> [Material provided]:

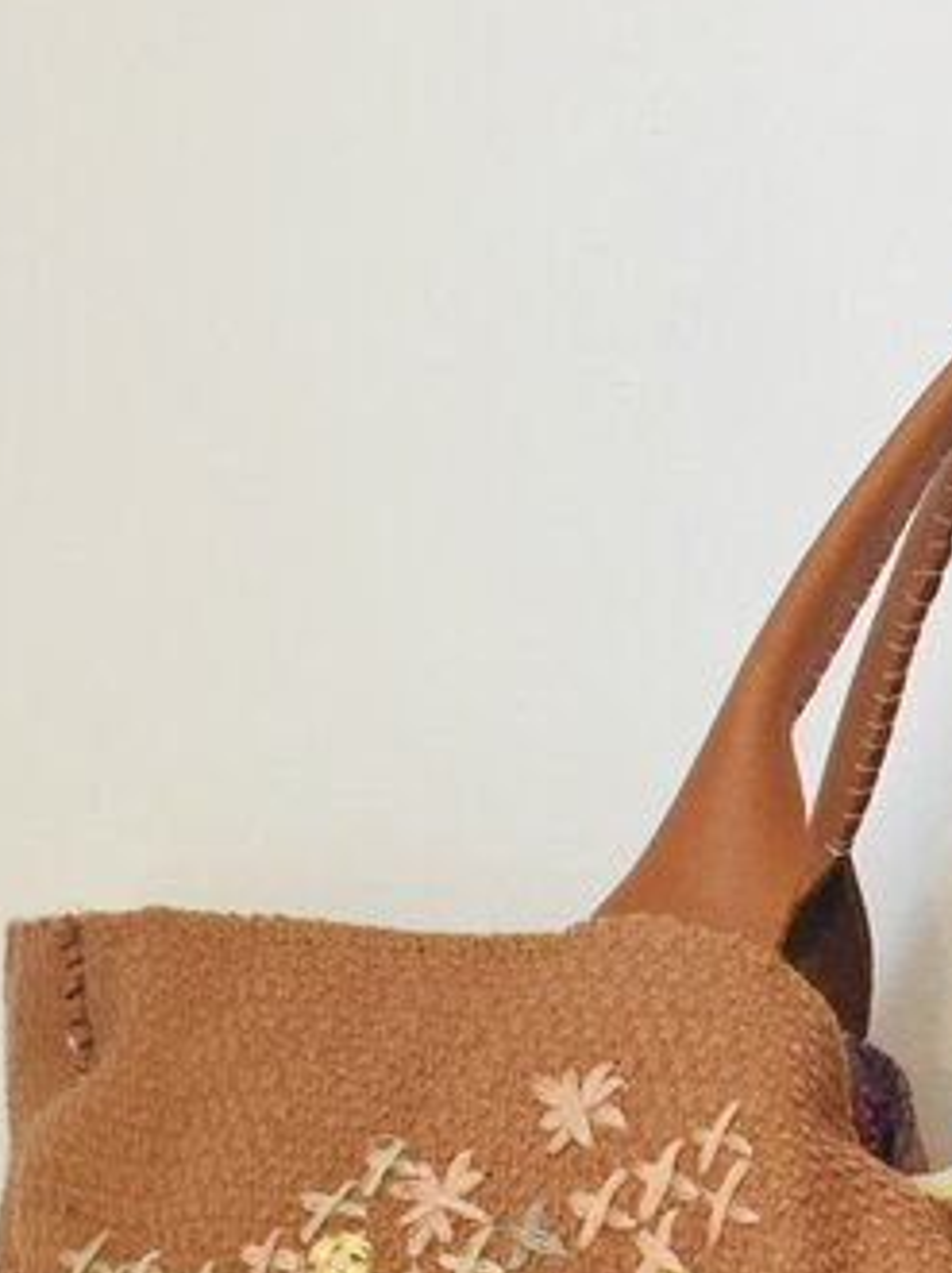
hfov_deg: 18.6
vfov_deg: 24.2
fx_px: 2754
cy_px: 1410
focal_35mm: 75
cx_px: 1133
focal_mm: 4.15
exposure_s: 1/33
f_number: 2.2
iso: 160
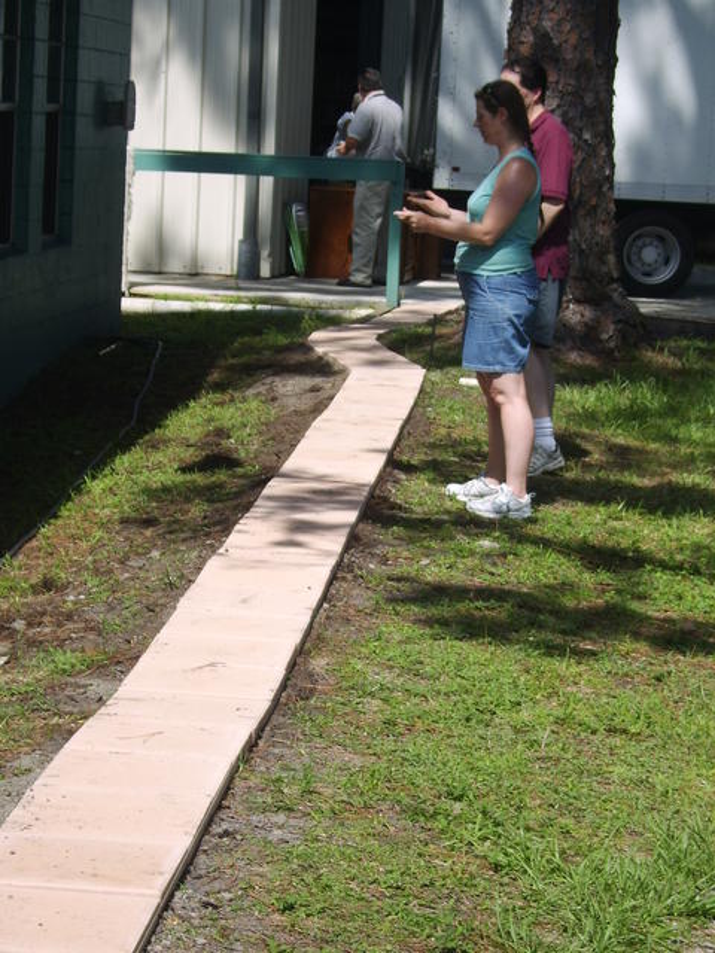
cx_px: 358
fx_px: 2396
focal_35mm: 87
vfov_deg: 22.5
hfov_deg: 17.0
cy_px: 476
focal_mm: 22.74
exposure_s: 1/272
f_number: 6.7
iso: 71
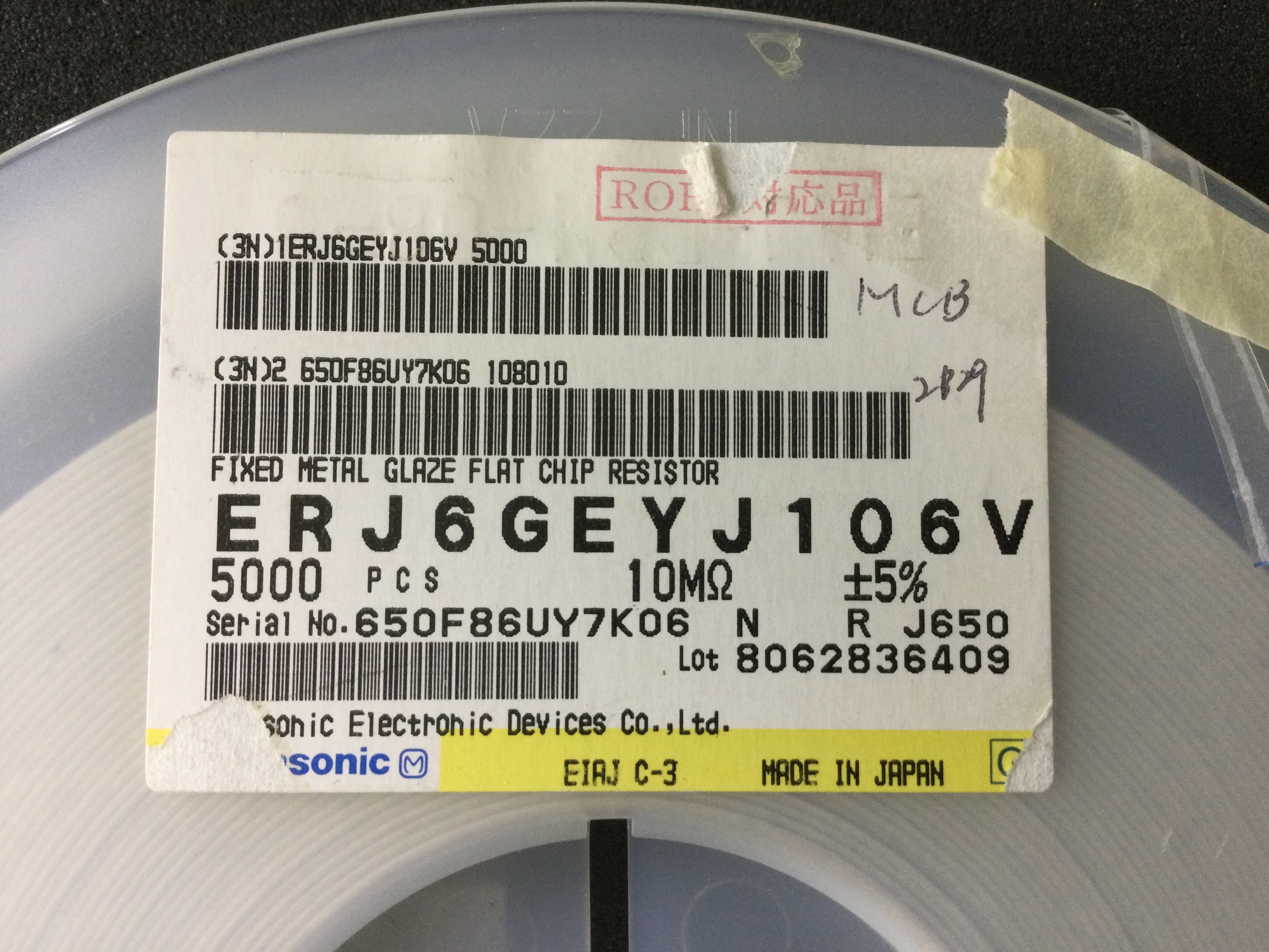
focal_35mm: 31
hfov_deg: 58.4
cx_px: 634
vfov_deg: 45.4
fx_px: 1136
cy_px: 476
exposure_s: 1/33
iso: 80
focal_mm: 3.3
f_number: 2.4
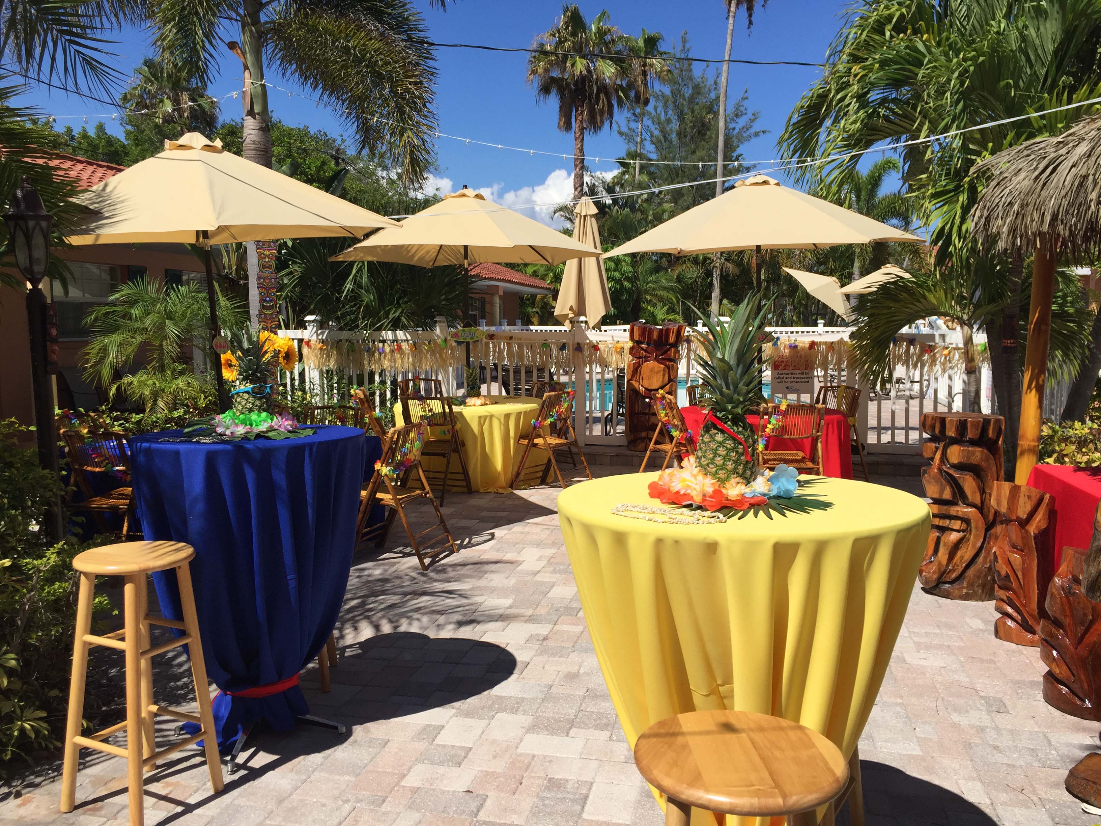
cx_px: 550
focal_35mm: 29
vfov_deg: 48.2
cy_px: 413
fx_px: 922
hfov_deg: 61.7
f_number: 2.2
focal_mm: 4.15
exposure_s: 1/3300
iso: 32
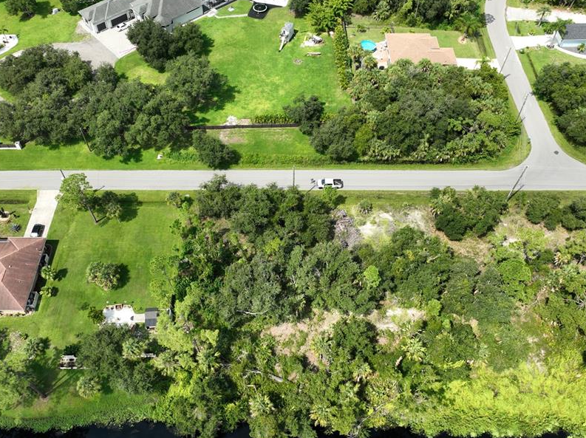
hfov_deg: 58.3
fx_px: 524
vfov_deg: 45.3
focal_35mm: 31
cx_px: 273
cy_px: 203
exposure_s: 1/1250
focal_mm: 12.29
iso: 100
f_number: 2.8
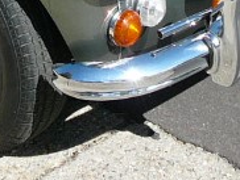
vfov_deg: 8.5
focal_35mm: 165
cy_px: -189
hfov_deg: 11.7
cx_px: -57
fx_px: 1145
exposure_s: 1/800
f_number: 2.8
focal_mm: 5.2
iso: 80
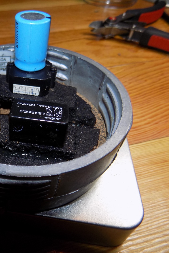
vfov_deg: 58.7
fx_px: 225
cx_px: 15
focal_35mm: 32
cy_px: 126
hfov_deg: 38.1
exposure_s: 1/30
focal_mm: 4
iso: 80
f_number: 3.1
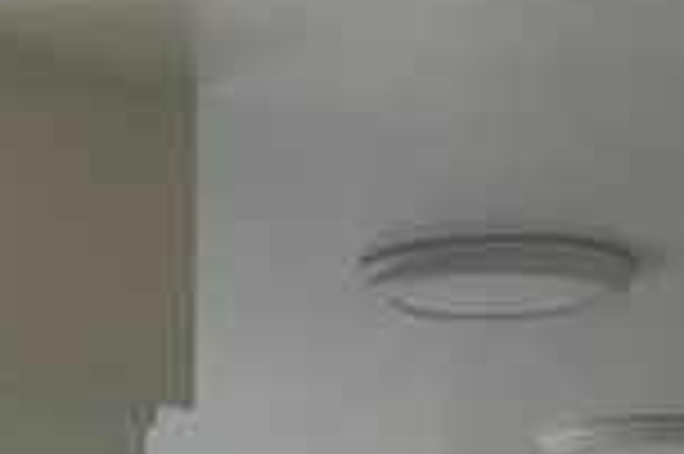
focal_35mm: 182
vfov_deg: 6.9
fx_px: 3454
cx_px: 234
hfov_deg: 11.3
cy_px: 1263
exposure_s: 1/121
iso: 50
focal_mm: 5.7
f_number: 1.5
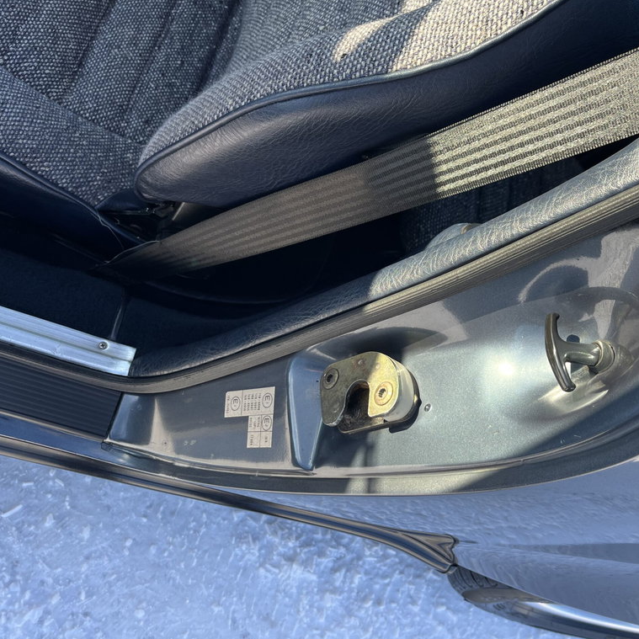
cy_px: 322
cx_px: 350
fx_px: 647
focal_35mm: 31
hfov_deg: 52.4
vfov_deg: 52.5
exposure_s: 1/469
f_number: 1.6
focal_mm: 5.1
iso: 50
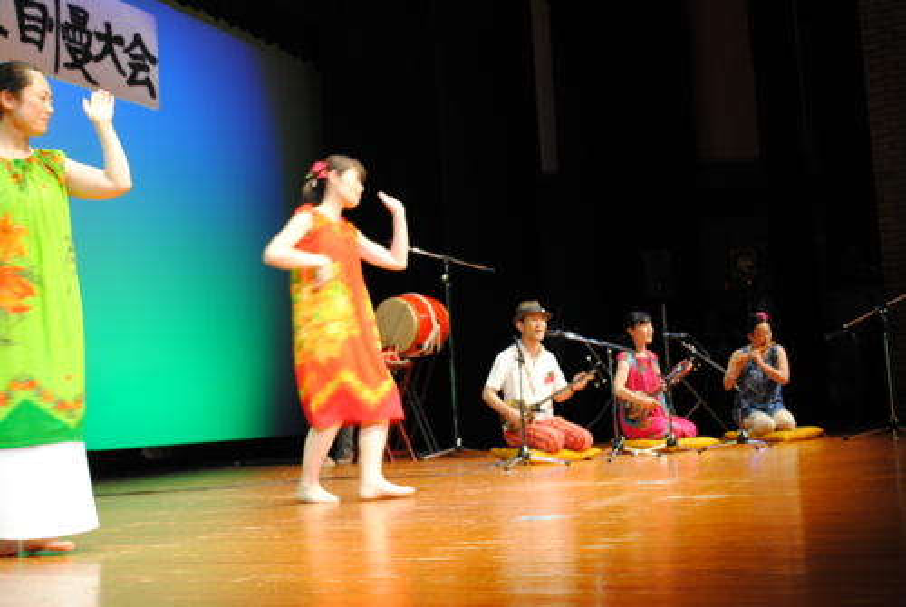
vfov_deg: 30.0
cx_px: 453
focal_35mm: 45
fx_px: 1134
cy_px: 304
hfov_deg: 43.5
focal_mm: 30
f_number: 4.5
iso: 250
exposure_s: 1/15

> [About this task]:
Write the material out again word for word and omit any images.

> [Answer section]:
hfov_deg: 18.6
vfov_deg: 24.2
fx_px: 2754
cy_px: 1410
focal_35mm: 75
cx_px: 1133
focal_mm: 4.15
exposure_s: 1/33
f_number: 2.2
iso: 160
cx_px: 358
fx_px: 2396
focal_35mm: 87
vfov_deg: 22.5
hfov_deg: 17.0
cy_px: 476
focal_mm: 22.74
exposure_s: 1/272
f_number: 6.7
iso: 71
focal_35mm: 31
hfov_deg: 58.4
cx_px: 634
vfov_deg: 45.4
fx_px: 1136
cy_px: 476
exposure_s: 1/33
iso: 80
focal_mm: 3.3
f_number: 2.4
cx_px: 550
focal_35mm: 29
vfov_deg: 48.2
cy_px: 413
fx_px: 922
hfov_deg: 61.7
f_number: 2.2
focal_mm: 4.15
exposure_s: 1/3300
iso: 32
hfov_deg: 58.3
fx_px: 524
vfov_deg: 45.3
focal_35mm: 31
cx_px: 273
cy_px: 203
exposure_s: 1/1250
focal_mm: 12.29
iso: 100
f_number: 2.8
vfov_deg: 8.5
focal_35mm: 165
cy_px: -189
hfov_deg: 11.7
cx_px: -57
fx_px: 1145
exposure_s: 1/800
f_number: 2.8
focal_mm: 5.2
iso: 80
vfov_deg: 58.7
fx_px: 225
cx_px: 15
focal_35mm: 32
cy_px: 126
hfov_deg: 38.1
exposure_s: 1/30
focal_mm: 4
iso: 80
f_number: 3.1
focal_35mm: 182
vfov_deg: 6.9
fx_px: 3454
cx_px: 234
hfov_deg: 11.3
cy_px: 1263
exposure_s: 1/121
iso: 50
focal_mm: 5.7
f_number: 1.5
cy_px: 322
cx_px: 350
fx_px: 647
focal_35mm: 31
hfov_deg: 52.4
vfov_deg: 52.5
exposure_s: 1/469
f_number: 1.6
focal_mm: 5.1
iso: 50
vfov_deg: 30.0
cx_px: 453
focal_35mm: 45
fx_px: 1134
cy_px: 304
hfov_deg: 43.5
focal_mm: 30
f_number: 4.5
iso: 250
exposure_s: 1/15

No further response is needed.